* [DIRECTIONS] Once the images are set aside, print the remaining lines below exactly.

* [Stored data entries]
BEGIN

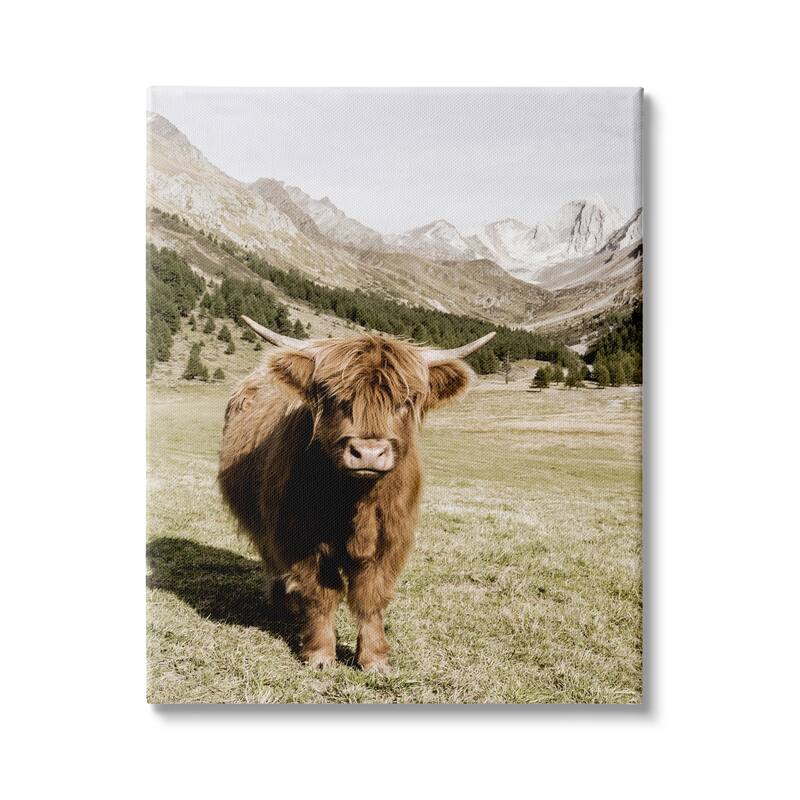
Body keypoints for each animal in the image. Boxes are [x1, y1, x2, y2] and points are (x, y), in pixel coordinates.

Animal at [218, 316, 495, 672]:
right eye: (335, 397)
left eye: (405, 401)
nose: (368, 452)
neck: (356, 502)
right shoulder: (299, 537)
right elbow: (321, 593)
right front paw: (320, 655)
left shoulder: (391, 539)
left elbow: (371, 596)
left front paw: (374, 658)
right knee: (273, 562)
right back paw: (283, 606)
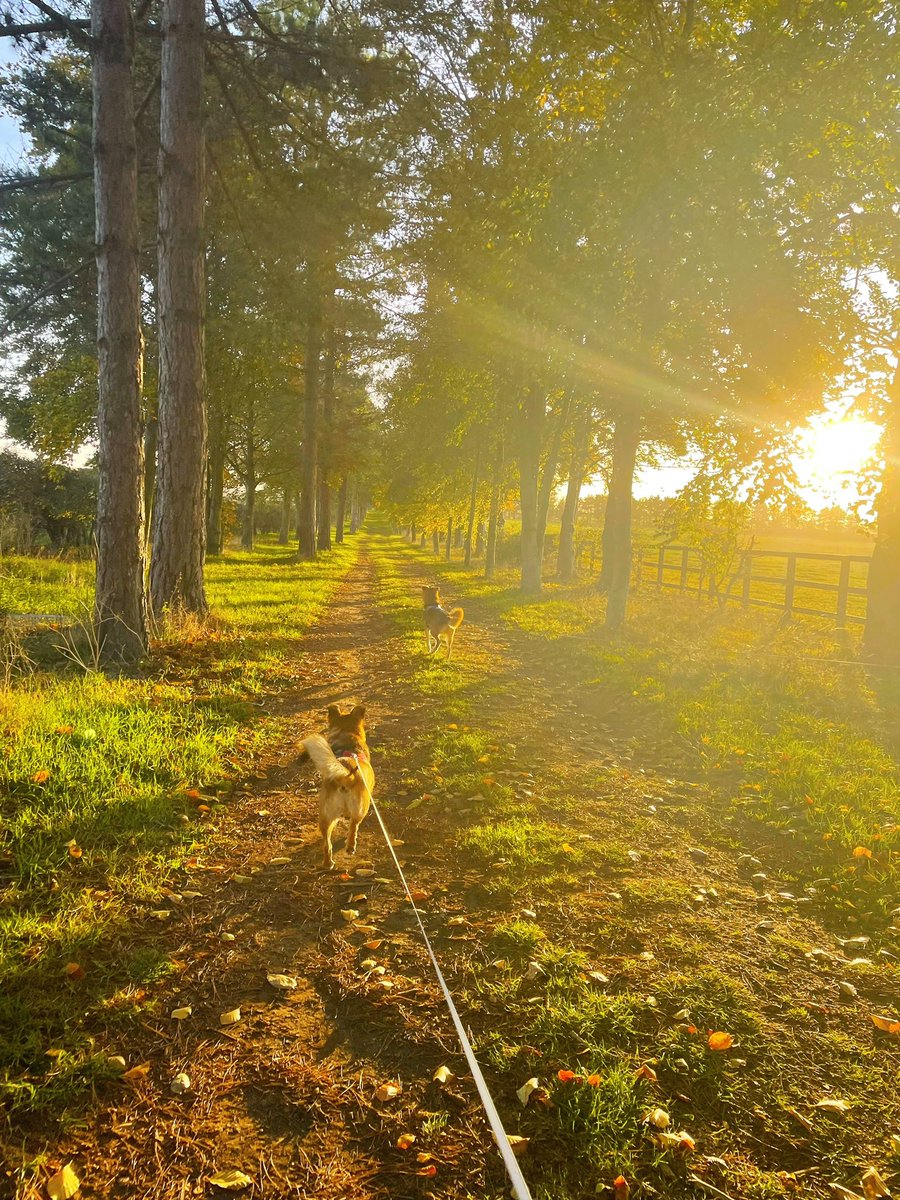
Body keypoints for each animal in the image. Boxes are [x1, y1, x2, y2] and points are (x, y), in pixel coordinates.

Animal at [301, 700, 374, 873]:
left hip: (326, 816)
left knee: (326, 844)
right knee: (353, 826)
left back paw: (328, 863)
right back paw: (350, 847)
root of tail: (346, 775)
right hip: (360, 809)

END

* [RESPONSE BOX]
Body keypoints for each animal in the image. Boxes are [x1, y1, x2, y2] and points are (x, y), in pixel coordinates.

Animal at [218, 316, 495, 672]:
right eye: (335, 397)
left eye: (405, 401)
nose: (368, 452)
neck: (356, 502)
right shoulder: (299, 537)
right elbow: (321, 593)
right front paw: (320, 655)
left shoulder: (391, 539)
left elbow: (371, 596)
left front paw: (374, 658)
right knee: (273, 562)
right back paw: (283, 606)
Body keypoints for each animal in the image. Boxes are [x1, y1, x2, y2] and points are (x, y), in pixel coordinates.

Animal at [301, 700, 374, 873]:
left hip: (326, 816)
left knee: (326, 844)
right knee: (353, 826)
left back paw: (328, 863)
right back paw: (350, 847)
root of tail: (346, 775)
right hip: (360, 809)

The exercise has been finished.